Amazon has reported a slowdown in its cloud growth as business customers reduce spending amid ongoing market uncertainty. The retail giant anticipates a 9% increase in profits compared to last year; however, concerns about a decline in cloud services have led to a dip in the company’s stock. After initially rising by $125 billion due to positive consumer sentiment announcements, the stock fell shortly thereafter following remarks from CFO Brian Olsavsky.

Olsavsky indicated that cloud customers are looking to cut back on expenditures in light of current economic conditions, though he also noted that inflation is decreasing globally and consumer confidence is improving.

While CEO Andy Jassy has implemented budget cuts and spending reductions in several divisions, he expressed optimism about opportunities for growth in Amazon’s AI tools and cloud services. Although sales growth for Amazon Web Services (AWS) has slowed in the first quarter, the company is in a competitive race with Google and Microsoft to enhance its AI offerings.

James Campanini, CEO of tech consultancy firm VeUP, commented on the challenges facing the cloud market: “Despite economic uncertainty, the cloud market remains fundamentally strong, serving as the backbone for business operations and growth. With organisations looking to reduce overheads in anticipation of further challenges ahead, the elephant in the room is cost optimisation.”

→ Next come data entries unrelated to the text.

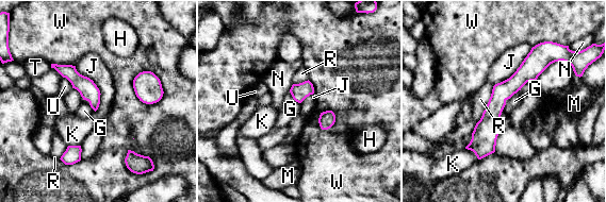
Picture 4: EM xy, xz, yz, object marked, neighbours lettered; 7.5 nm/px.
{"width_nm": 130, "act": "accept", "each": {"G": "other", "H": "other", "J": "other", "K": "other", "M": "other", "N": "other", "R": "other", "T": "other", "U": "other", "W": "other"}, "runs_along": {"pic": 4, "px": [[541, 46], [497, 100], [479, 155]]}, "found": "one neuron here"}

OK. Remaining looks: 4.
{"why": "free end", "act": "inspect", "view": "3d", "um": 4, "at": [5.45, 7.65, 2.60]}

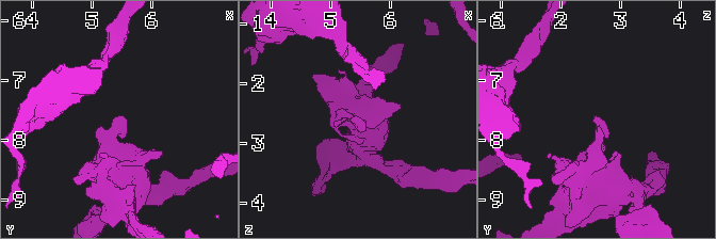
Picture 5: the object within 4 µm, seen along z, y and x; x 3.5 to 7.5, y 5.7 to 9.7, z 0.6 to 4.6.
{"why": "need the tissue", "act": "inspect", "view": "em", "slice": "planes", "show": "letters", "at": [5.50, 7.55, 2.60]}

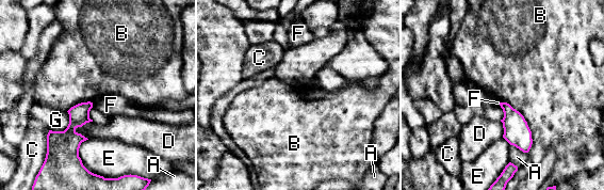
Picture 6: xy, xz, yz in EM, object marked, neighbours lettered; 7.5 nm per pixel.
{"act": "accept", "each": {"A": "other", "B": "other", "C": "other", "D": "other", "E": "other", "F": "other", "G": "other"}, "border": {"pic": 6, "px": [[500, 101], [526, 122], [528, 152]]}, "found": "none of them fits"}

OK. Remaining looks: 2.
{"act": "stop", "edits": [], "rest": "unchecked"}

Campanini further elaborated, stating, “The reality is that many companies lack the resources and expertise to optimise their spending in this area. Many also see cost optimisation as an afterthought and fail to incorporate it into the design phase. Addressing this issue necessitates collaboration with dedicated cloud partners who can help businesses realign, access a broader range of services, and operate more efficiently to maximise their cloud investments.”